Riihimaki is retired and has time to wait, but she said others didn’t have that luxury.
She said the crowd cheered as the truck pulled up at about 9:40 am., and the tests started being distributed about 10 minutes later.
But the jubilation didn’t last long.
Staff at Stevens’ office said only four boxes of test kits were distributed to each of the two LCBOs, and they were gone within about two hours.
“To me it felt like another publicity stunt,” she said. “The number of kits were so small given Niagara’s population and the magnitude of transmission.”
The decision to use LCBO locations to distribute them also didn’t make much sense.

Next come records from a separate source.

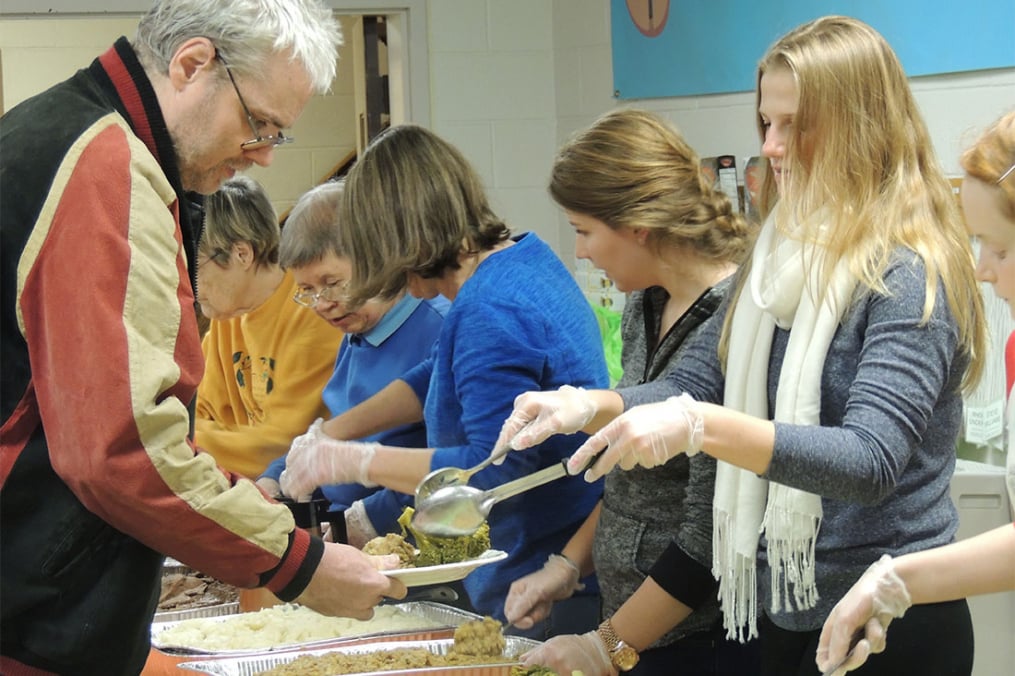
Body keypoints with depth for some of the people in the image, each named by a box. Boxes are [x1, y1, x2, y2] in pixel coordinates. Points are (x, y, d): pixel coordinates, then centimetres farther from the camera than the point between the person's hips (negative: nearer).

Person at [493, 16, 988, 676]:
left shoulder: (909, 276, -16)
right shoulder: (780, 257, 8)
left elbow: (869, 461, -26)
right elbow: (695, 382, 8)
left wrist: (700, 426, -35)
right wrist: (590, 406, -12)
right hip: (782, 609, 7)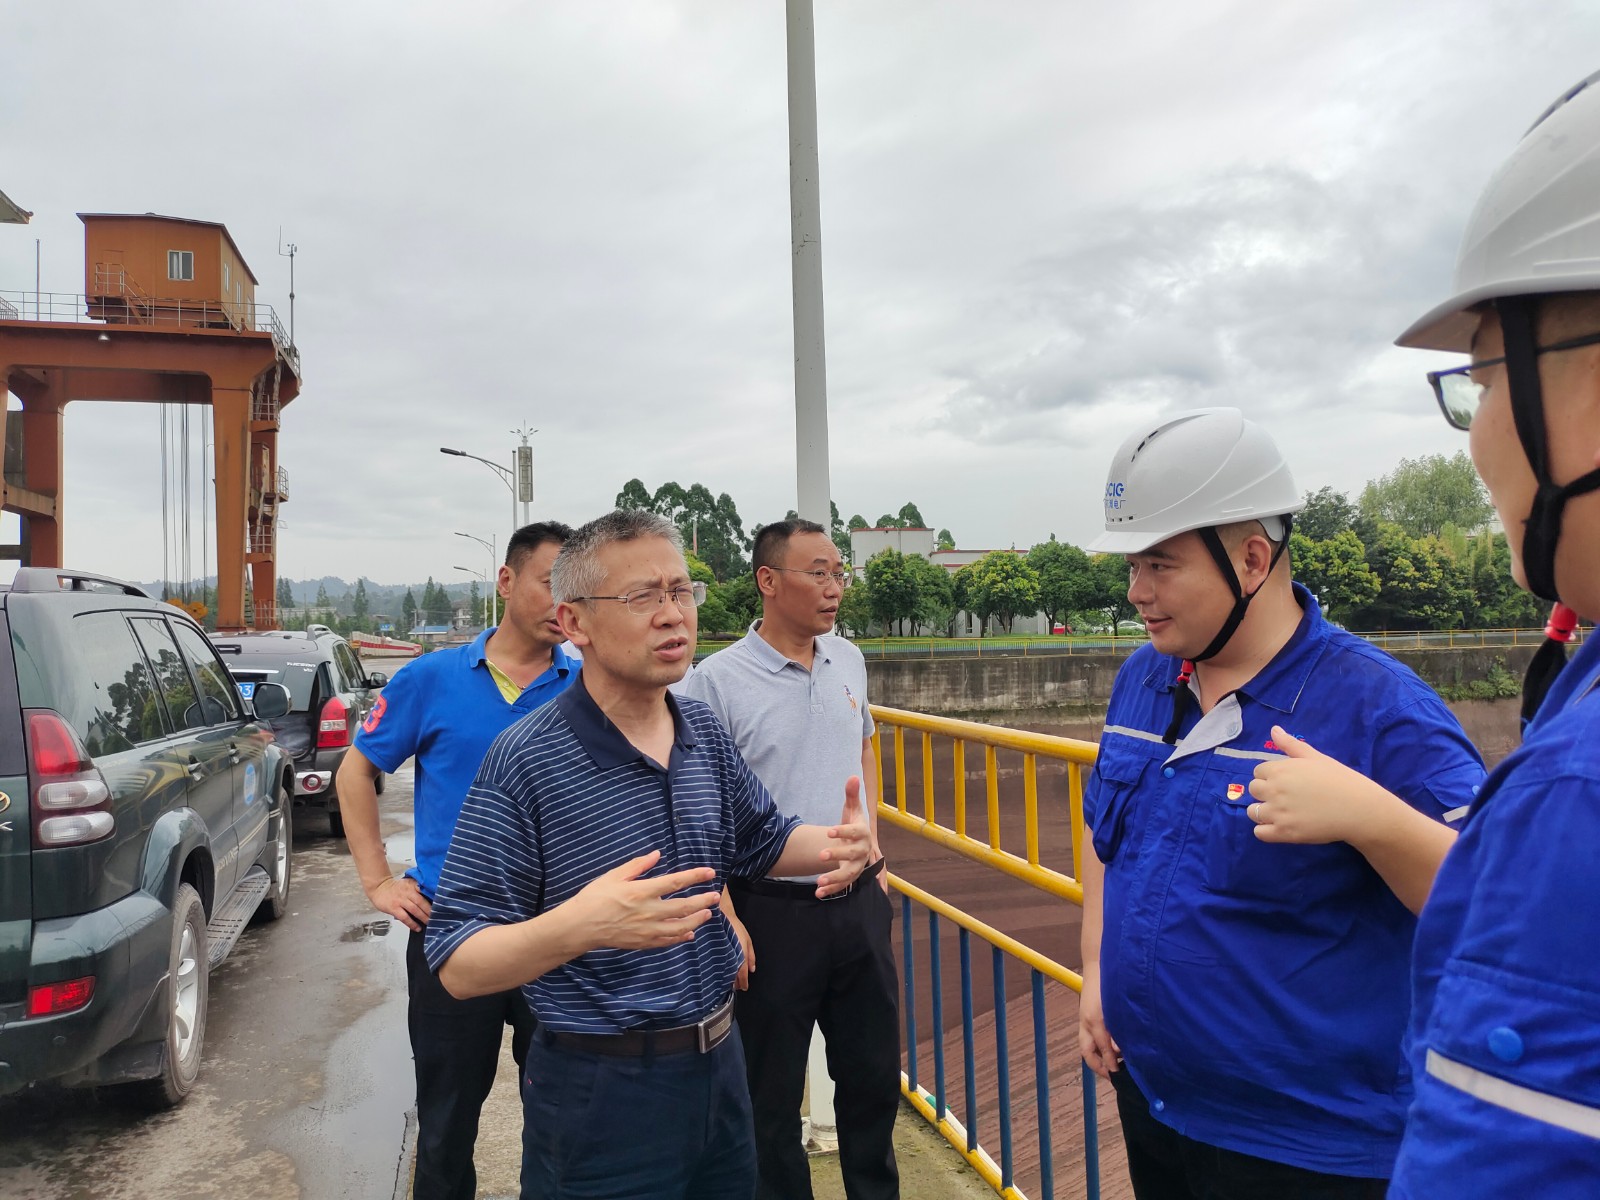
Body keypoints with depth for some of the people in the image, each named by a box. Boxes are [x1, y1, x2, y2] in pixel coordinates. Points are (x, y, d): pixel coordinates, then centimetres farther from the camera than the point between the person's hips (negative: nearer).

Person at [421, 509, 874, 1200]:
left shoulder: (703, 732, 0)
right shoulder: (524, 763, -20)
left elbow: (762, 842, 15)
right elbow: (458, 968, -19)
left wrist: (839, 844, -5)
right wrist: (576, 926, -37)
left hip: (719, 1065, 6)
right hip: (602, 1092, -6)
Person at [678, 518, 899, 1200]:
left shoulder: (848, 660, 3)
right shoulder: (716, 681, -14)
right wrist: (725, 918, -16)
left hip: (859, 904, 5)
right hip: (773, 912, -5)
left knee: (874, 1074, 20)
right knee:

“Is that the population that needs them the most?” she asked, adding the library may have been a better spot for it.
She said the people who were able to get a kit were also in a position to spend their morning standing in line, with the resources to find out about them.
“Besides the fact that the numbers were insignificant, were the individuals who got the tests those that would benefit our community the most?” Riihimaki asked.
The Ministry of Health said in an email the two St. Catharines LCBOs were among 100 stores province wide that received the kits, to be distributed on a first-come, first-served basis.
But it fell far short of expectations for Niagara Falls MPPs Wayne Gates, as well as Stevens.
Gates issued a statement Friday afternoon describing the roll-out of the test kits, as well as the expansion of booster shots “one of the biggest messes yet.”
“How can the province be so far behind on this?” he asked.
“We’ve been telling (Premier Doug) Ford to release rapid tests to the public for weeks and when he finally does it, only two locations across Niagara get them. To make matters worse, they were gone almost instantly — there were no tests available in cities like Niagara Falls or Grimsby. We need more rapid tests available, and we need them in cities across Niagara, not just one city.”
Stevens wrote a letter to Health Minister Christine Elliott Friday, asking her to immediately expedite and improve the rapid antigen test roll out across Niagara and Ontario.
“It is concerning that your plan appears to have been thrown together last minute, and does not equitably address the needs of my community,” she said adding Niagara has the third highest concentration of seniors in Canada.
“If there is a place that needs a plan for broad access to COVID-19 testing as we face the highly contagious Omicron variant, it is Niagara,” she wrote.